In this news:
Major cryptocurrency exchange platform Bybit was hacked over the weekend to the tune of $1.5 billion in digital assets, in what's estimated to be the largest cryptocurrency heist in history.
Here's how the attack transpired and who might be responsible.
What happened?
The hack occurred when the Dubai-based crypto platform was making a routine transfer of Ethereum from an offline "cold" wallet to a "warm" wallet.
A hacker exploited security controls and was able to transfer the assets to an unknown address.
Here's the initial statement that was released by Bybit:
The transaction was manipulated by a sophisticated attack that altered the smart contract logic and masked the signing interface, enabling the attacker to gain control of the ETH Cold Wallet.
In other words, the hackers manipulated the front-end interface to display a legitimate transaction while signing a different, malicious transaction behind the scenes.
The price of Ethereum dropped by nearly 4 per cent following news of the hack, but has since almost returned to previous levels.

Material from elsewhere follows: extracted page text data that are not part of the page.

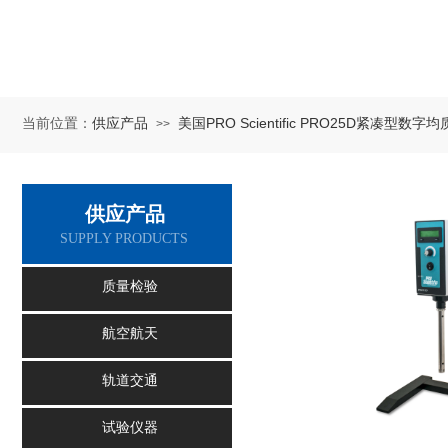
供应产品
美国PRO Scientific PRO25D紧凑型数字
当前位置：
>>
供应产品
SUPPLY PRODUCTS
质量检验
航空航天
轨道交通
试验仪器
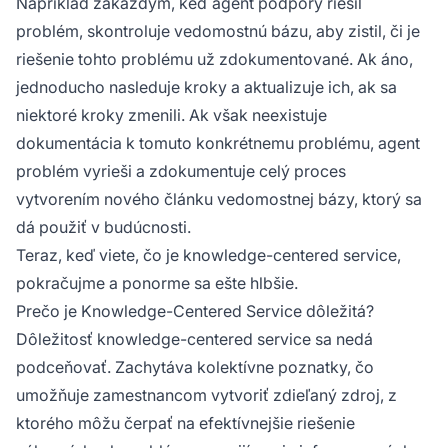
Napríklad zakaždým, keď agent podpory riešil
problém, skontroluje vedomostnú bázu, aby zistil, či je
riešenie tohto problému už zdokumentované. Ak áno,
jednoducho nasleduje kroky a aktualizuje ich, ak sa
niektoré kroky zmenili. Ak však neexistuje
dokumentácia k tomuto konkrétnemu problému, agent
problém vyrieši a zdokumentuje celý proces
vytvorením nového článku vedomostnej bázy, ktorý sa
dá použiť v budúcnosti.
Teraz, keď viete, čo je knowledge-centered service,
pokračujme a ponorme sa ešte hlbšie.
Prečo je Knowledge-Centered Service dôležitá?
Dôležitosť knowledge-centered service sa nedá
podceňovať. Zachytáva kolektívne poznatky, čo
umožňuje zamestnancom vytvoriť zdieľaný zdroj, z
ktorého môžu čerpať na efektívnejšie riešenie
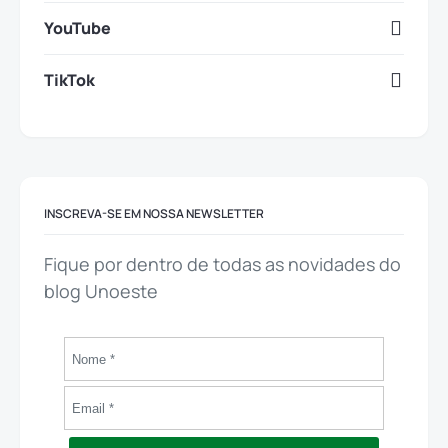
YouTube
TikTok
INSCREVA-SE EM NOSSA NEWSLETTER
Fique por dentro de todas as novidades do
blog Unoeste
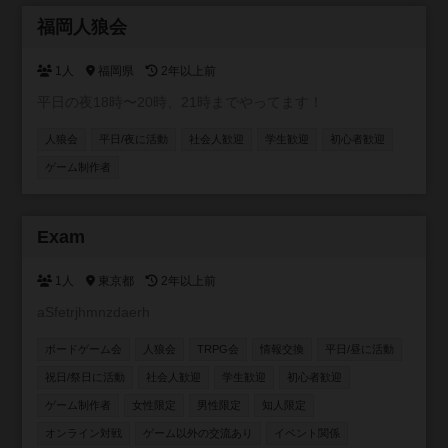
参加自由
福岡人狼会
1人
福岡県
2年以上前
平日の夜18時〜20時、21時までやってます！
人狼会
平日/夜に活動
社会人歓迎
学生歓迎
初心者歓迎
ゲーム制作者
参加自由
Exam
1人
東京都
2年以上前
aSfetrjhmnzdaerh
ボードゲーム会
人狼会
TRPG会
情報交換
平日/昼に活動
祝日/祭日に活動
社会人歓迎
学生歓迎
初心者歓迎
ゲーム制作者
女性限定
男性限定
知人限定
オンライン対戦
ゲーム以外の交流あり
イベント関係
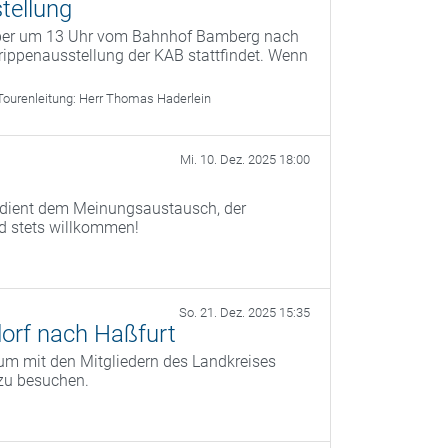
tellung
mber um 13 Uhr vom Bahnhof Bamberg nach
ippenausstellung der KAB stattfindet. Wenn
Tourenleitung:
Herr Thomas Haderlein
Mi. 10. Dez. 2025 18:00
) dient dem Meinungsaustausch, der
nd stets willkommen!
So. 21. Dez. 2025 15:35
orf nach Haßfurt
um mit den Mitgliedern des Landkreises
zu besuchen.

How much money was stolen?
The company estimates almost $US1.5 billion ($2.4 billion) worth of tokens were stolen.
It's said to be the biggest theft ever experienced in the industry, according to blockchain analytics firm Elliptic.
It surpassed the $US611 million stolen from Poly Network in 2021.
Immediately after the hack, the company said it had reported the case to authorities and that it was working "quickly and extensively" to identify the attacker.
Who's responsible?
Bybit or other authorities are yet to say, but security researchers Elliptic and Arkham Intelligence have reportedly linked the attack to North Korean hackers from the Lazarus Group.
Security sleuth ZachBXT also identified Lazarus as the group behind the heist.
Arkham Intelligence posted on X that ZachBXT submitted "definitive proof" Lazarus Group was the perpetrator.
This included a detailed analysis of test transactions and connected wallets used ahead of the exploit, as well as forensic graphs and timing analyses.
Lazarus Group is no stranger to high-profile exploits — it's a state-sponsored hacking collective notorious for siphoning billions of dollars from the crypto industry.
Lazarus was also believed responsible for pilfering $US600 million from the Ronin Network in March 2022.
Despite the claims from the security analysts, Bybit is yet to confirm the perpetrators in a statement.
However, in a post on X, they thanked ZachBXT for "always keeping the space sharp" and that his work into the hack "didn't go unnoticed".
What is Bybit?
A cryptocurrency exchange platform.
It is the world's second-largest cryptocurrency exchange by trading volume. It holds over $31 billion in assets.
It has more than 60 million customers worldwide. Immediately after the hack, Bybit sought to reassure customers that their cryptocurrency holdings were safe.
But news of the hack led to a surge in withdrawal requests.
Bybit chief executive Ben Zhou said the company had received more than 350,000 requests from customers to withdraw their funds.
Will affected customers get their money back?
Mr Zhou said on social media that the company would refund those affected, even if the hacked currency was not returned.
"Bybit is solvent even if this hack loss is not recovered, all of clients assets are 1 to 1 backed, we can cover the loss," he posted on X.
He said the money would be covered by the firm or by a loan from partners.